――古着の買い取りなんてやったことがないんですが、本当にぼくの服で値段つくんでしょうか……?
及川 スーパーブランドは買い取れないです。例えば、シャネルとか。鑑定が大変なので。
――シャネルはないので大丈夫です!
及川 それから、値段のつけられないような服はキロあたり10円の買い取りになりますね。
――全部10円になりそう……。
手早く古着に値段をつける及川さん。「これなら1500円でいいかな……」とつぶやきながらガンガン査定してゆく。デジタルガジェットを下取りに出すときなんかは、丸一日かかったりすることもあるのに、古着は早い。
査定の書類ができた。古着は4点で合計1170円。意外とまともな値段で売れてびっくりした。
――この書類はぼくが見ちゃっていいんですか? お店での販売金額も載っていますけど……。
及川 うちでは、店頭販売価格の30%をお支払いするって決まっているんですよ。買いたたいてるって思われたくないので。
――下北沢の古着屋さんがこんなに明朗会計だったなんて知らなかったです!
買い取り金額は1170円だが、現金に交換せずに、お店独自のチケットと交換すると倍額になる。このチケットで洋服やお米と交換するのが可能だ。これが査定額の倍のお米がもらえるという仕組みである。
ぼくが獲得したのは2340円分のチケット。米だと25合(約3.8キロ)と交換できる。
ちなみに、これが今回ぼくが売った服。及川さんがシワを伸ばしてハンガーに掛けると、急に良い物に見えてくる。なんかもう、売ったのが惜しい。

▶ **表示データ**:
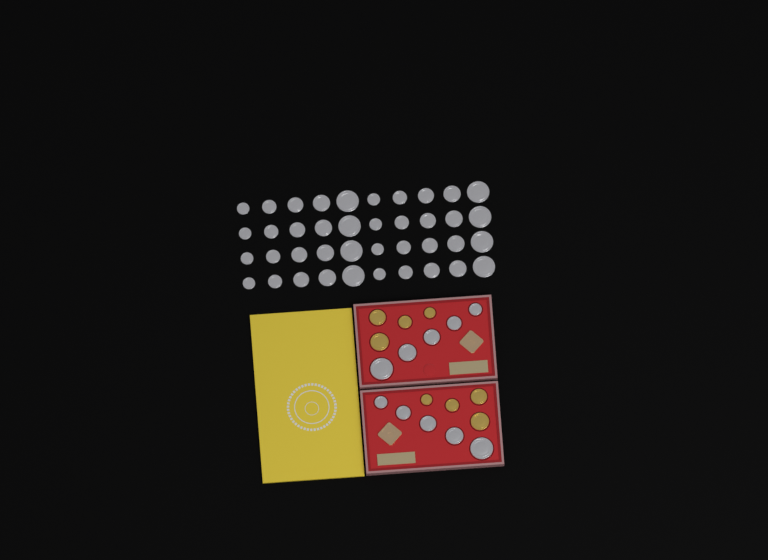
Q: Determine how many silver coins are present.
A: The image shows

▶ **指示 1**:
古着の買い取りについての文書によると、この店では店頭販売価格の何パーセントを買い取り額として支払いますか。
▶ **指示 2**:
古着の買い取りについての文書を、最後の文の後から書き進めてください。

▶ **出力結果 1**:
店頭販売価格の30%です。

▶ **出力結果 2**:
でも、交換した分のお米3.8キロ持ってみると、やっぱりこっちの方がいいかなと思えるようになる。2倍のお米はやっぱり良い制度だ。
及川 ちなみに月に一回、店内の物が全て半額になる「青空市」というセールをやっているんですが、そこではお米も半額になります。
――もともと2倍だから、合わせると査定額の4倍になるってことですか?
及川 そうなりますね。
なんかもう耳を疑うサービスである。
――せっかくなんで、ぼくに全身コーディネイトしてもらえませんか?
及川 あ。そういうのめっちゃ燃えますね。
ここからの及川さんの行動は素早かった。すごい勢いで店内を物色してゆく。
――ぼくも下北沢っぽくなりますかね?
及川 これどうですかね? 今ハードロックカフェすごく流行ってるんですよ。
――それJR上野駅の中にあるやつですよね? なんで流行ってるんですか?
及川 読モの人がハードロックカフェの服着てて人気が出たんですよ。
――読モか〜。もう完全にお任せします。
結局南米の昆虫みたいな柄のパーカーと白いオーバーオールを着せられることに。
これがおしゃれなの? いや、確かにこういう人っているかもしれないな……。笑顔を見せているが、もう笑顔になるしかない瞬間だ。
及川 似合いますね!
――もうぼくには全然判断つかないです。
及川 でもこっちの方が似合う!
――これ、似合うと似合わないとか関係あるんですかね?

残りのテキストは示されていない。